Could you filter the listing for lines with the word "nose" and return them?
==== MATERIAL PROVIDED ====
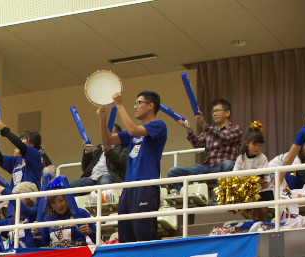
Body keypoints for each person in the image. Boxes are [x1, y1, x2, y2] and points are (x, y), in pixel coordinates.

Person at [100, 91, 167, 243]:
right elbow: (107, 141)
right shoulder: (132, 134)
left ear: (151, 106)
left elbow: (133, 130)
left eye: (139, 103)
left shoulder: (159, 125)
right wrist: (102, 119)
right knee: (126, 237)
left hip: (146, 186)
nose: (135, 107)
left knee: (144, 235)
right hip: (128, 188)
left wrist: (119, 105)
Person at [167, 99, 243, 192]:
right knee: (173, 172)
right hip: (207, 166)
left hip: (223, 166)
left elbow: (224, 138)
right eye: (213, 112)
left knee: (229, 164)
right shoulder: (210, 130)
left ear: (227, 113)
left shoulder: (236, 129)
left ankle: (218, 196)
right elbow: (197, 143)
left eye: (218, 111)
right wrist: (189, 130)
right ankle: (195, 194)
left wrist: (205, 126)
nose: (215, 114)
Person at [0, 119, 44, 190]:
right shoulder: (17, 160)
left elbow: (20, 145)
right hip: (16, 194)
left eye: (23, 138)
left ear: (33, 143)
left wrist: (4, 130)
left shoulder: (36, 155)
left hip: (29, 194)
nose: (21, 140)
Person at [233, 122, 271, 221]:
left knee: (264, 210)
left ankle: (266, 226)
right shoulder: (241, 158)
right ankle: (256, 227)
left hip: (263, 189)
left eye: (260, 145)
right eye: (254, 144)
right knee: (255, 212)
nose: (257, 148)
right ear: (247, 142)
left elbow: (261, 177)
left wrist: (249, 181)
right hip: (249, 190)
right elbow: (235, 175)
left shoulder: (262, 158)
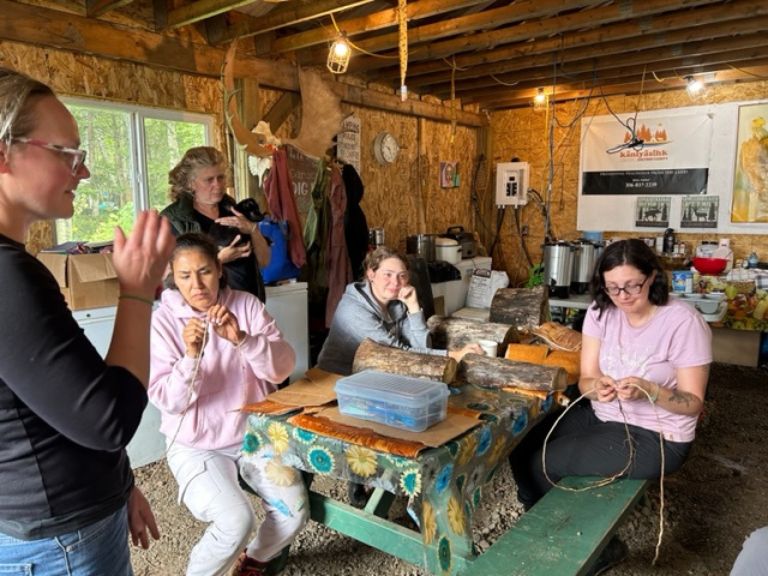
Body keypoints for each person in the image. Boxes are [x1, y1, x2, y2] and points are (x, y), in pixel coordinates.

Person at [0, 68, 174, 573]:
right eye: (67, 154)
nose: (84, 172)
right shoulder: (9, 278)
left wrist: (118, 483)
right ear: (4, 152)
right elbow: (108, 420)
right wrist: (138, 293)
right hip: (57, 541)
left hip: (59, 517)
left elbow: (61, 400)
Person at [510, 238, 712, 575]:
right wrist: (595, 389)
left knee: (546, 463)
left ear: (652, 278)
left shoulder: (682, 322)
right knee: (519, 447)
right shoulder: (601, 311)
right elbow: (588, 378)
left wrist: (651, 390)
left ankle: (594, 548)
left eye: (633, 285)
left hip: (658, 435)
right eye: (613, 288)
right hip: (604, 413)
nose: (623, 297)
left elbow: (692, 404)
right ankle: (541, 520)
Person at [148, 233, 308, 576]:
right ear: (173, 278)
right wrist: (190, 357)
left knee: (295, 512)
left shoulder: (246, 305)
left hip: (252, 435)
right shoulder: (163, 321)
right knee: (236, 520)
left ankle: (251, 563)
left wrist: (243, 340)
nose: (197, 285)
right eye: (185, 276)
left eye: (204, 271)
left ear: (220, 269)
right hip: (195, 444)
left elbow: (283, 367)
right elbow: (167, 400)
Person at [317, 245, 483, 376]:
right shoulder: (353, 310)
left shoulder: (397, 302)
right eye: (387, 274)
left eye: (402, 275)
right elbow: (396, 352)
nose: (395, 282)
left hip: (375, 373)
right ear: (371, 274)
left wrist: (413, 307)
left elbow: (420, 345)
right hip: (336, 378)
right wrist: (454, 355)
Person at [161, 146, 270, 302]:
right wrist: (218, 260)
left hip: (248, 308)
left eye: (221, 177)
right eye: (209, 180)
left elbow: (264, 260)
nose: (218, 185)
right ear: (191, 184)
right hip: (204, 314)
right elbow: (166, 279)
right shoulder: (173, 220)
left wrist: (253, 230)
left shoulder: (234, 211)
====
==== MATERIAL PROVIDED ====
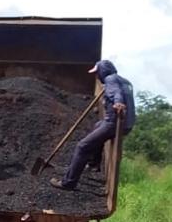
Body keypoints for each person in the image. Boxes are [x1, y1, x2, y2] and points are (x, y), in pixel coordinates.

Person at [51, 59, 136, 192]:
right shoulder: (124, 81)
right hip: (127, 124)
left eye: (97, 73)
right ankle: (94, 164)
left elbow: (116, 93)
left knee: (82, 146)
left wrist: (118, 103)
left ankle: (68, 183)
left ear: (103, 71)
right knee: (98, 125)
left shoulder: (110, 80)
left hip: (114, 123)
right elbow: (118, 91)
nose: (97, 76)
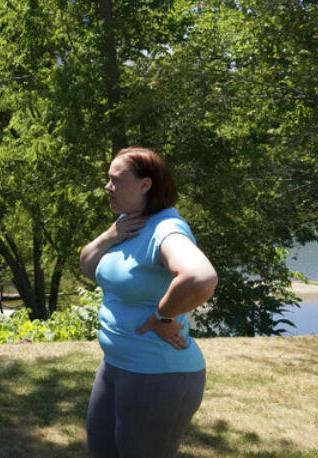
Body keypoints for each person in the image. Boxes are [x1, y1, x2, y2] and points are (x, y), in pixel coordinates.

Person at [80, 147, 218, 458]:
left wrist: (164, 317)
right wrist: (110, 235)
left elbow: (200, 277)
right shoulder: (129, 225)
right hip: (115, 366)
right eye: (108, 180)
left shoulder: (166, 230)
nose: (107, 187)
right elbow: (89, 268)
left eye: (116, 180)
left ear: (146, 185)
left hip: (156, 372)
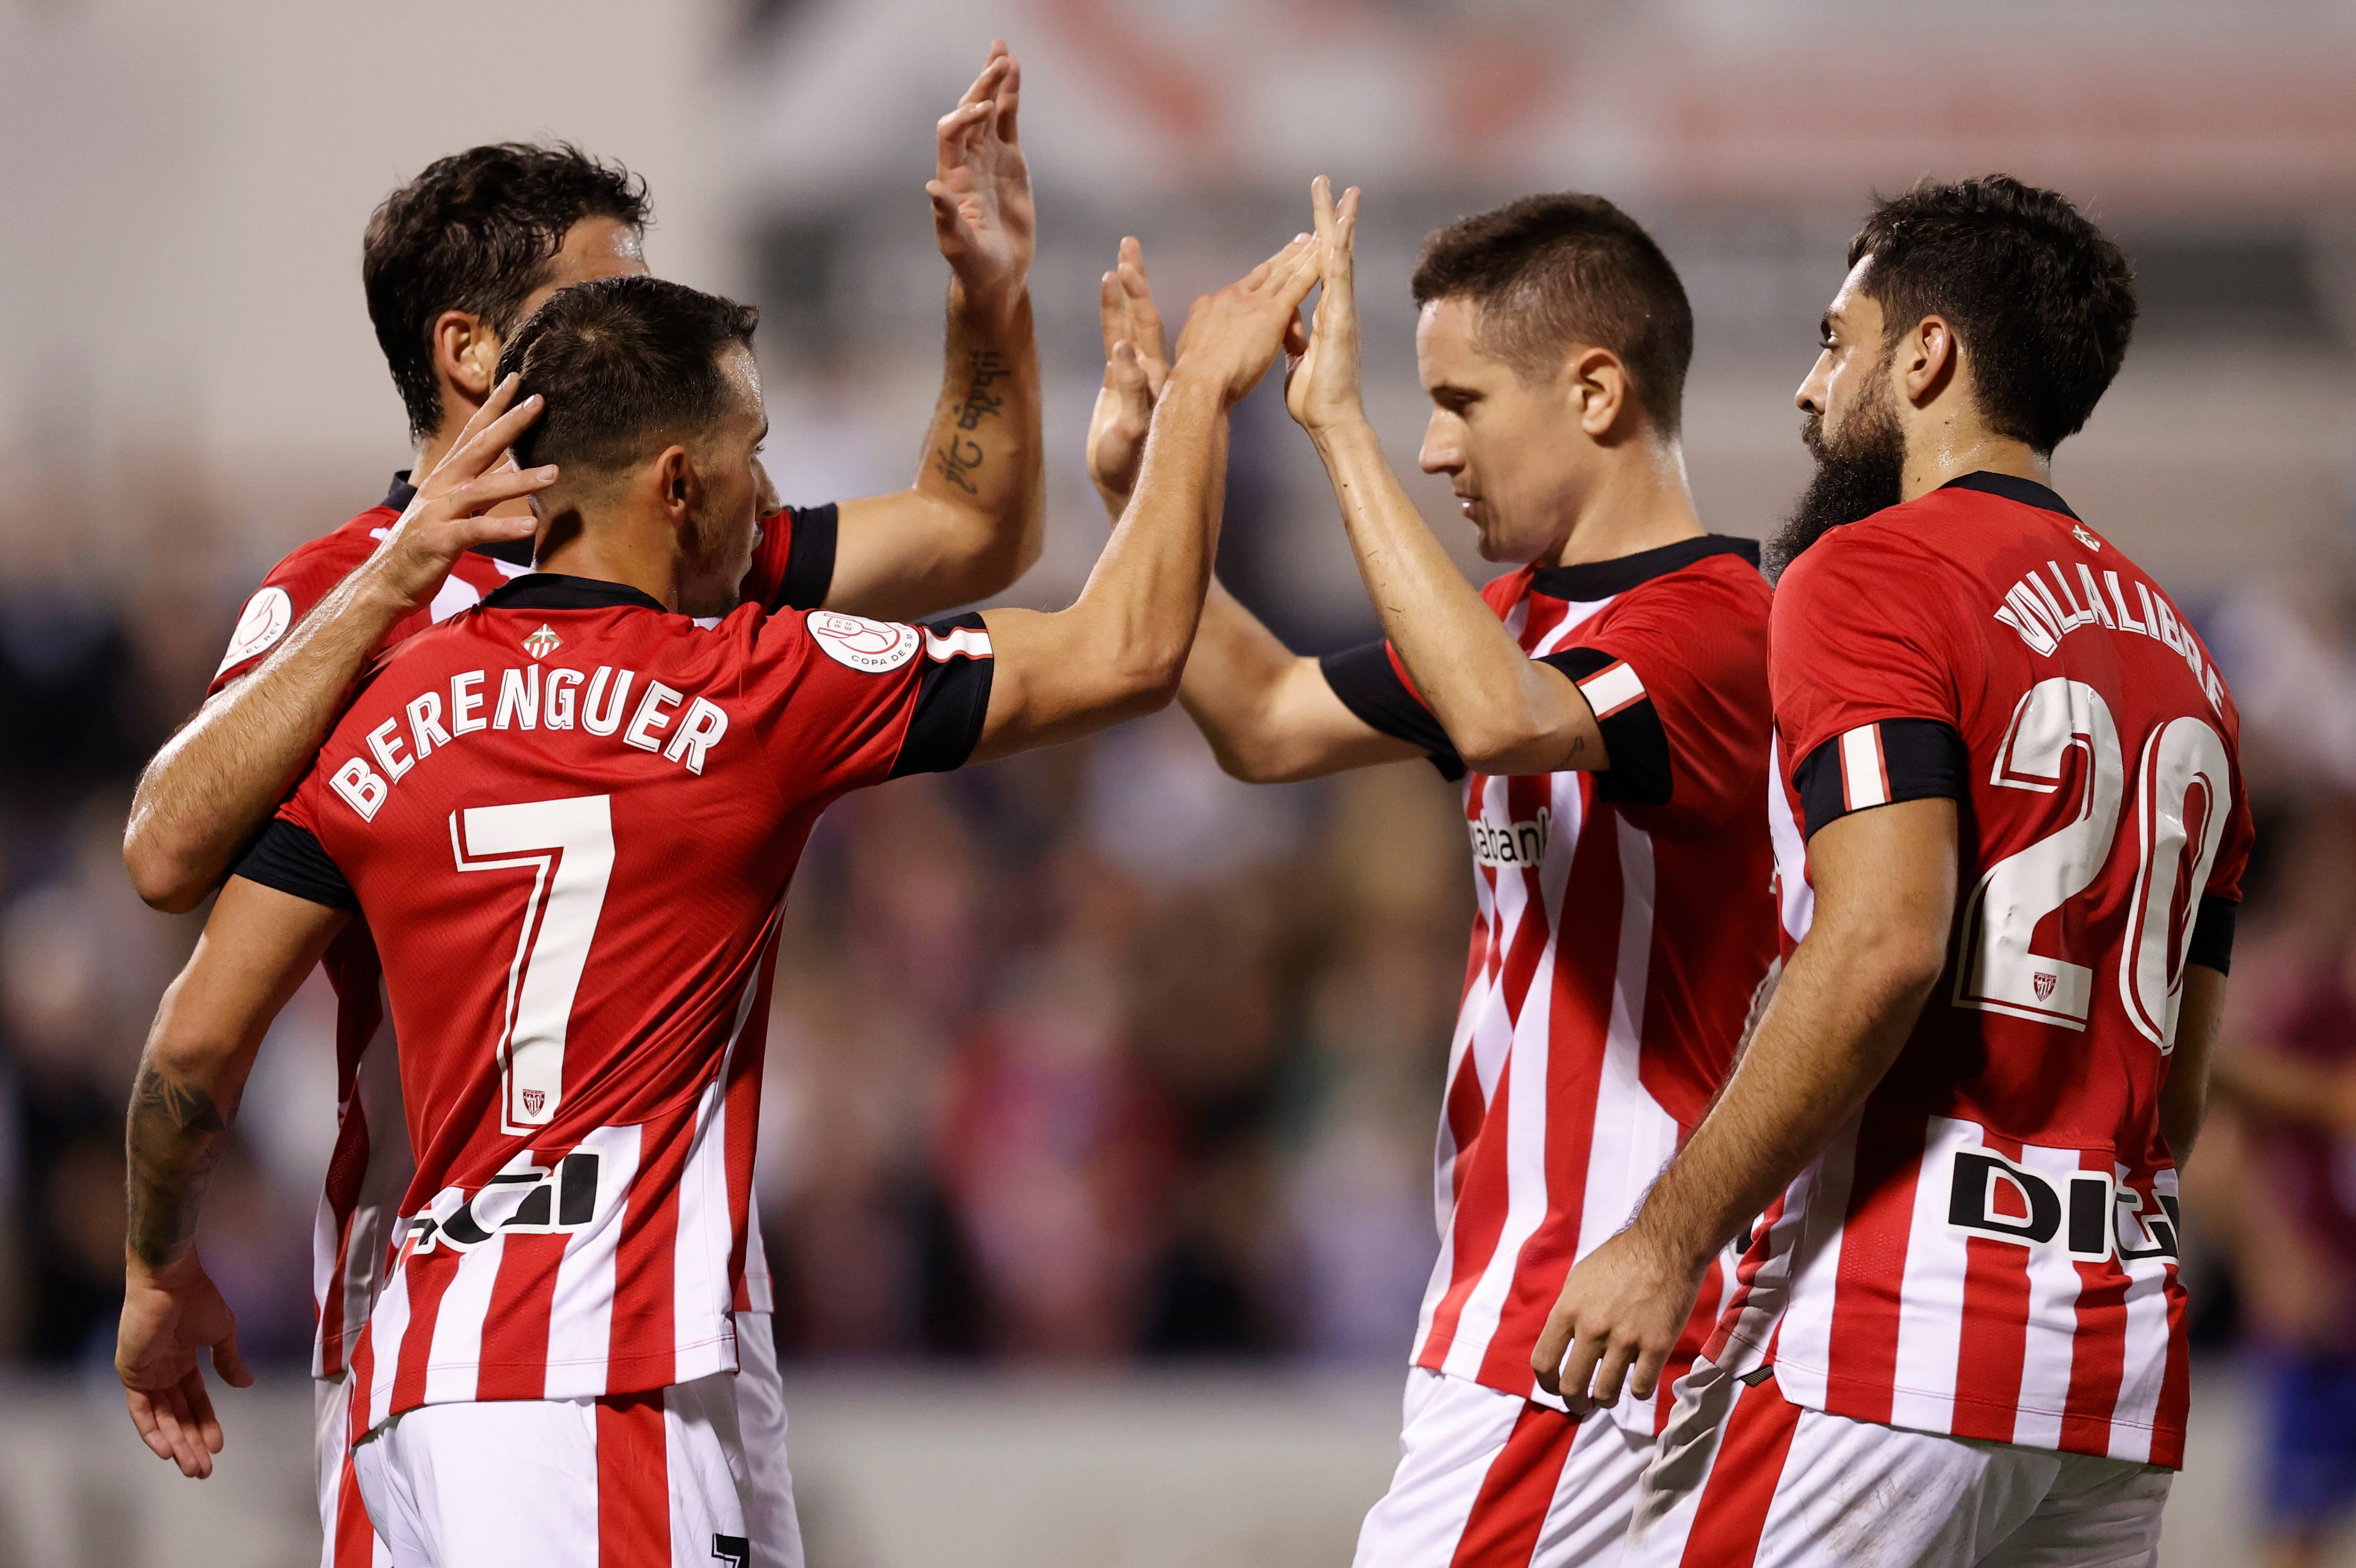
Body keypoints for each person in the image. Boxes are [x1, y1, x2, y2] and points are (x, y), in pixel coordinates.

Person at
====
▶ **ANSWER TO THIS EXERCISE**:
nose: (135, 107)
nose: (215, 114)
nose: (21, 140)
nose: (257, 148)
nose: (84, 172)
nose: (623, 297)
nose: (197, 285)
nose: (395, 282)
nose: (218, 185)
nose: (97, 76)
nose: (107, 187)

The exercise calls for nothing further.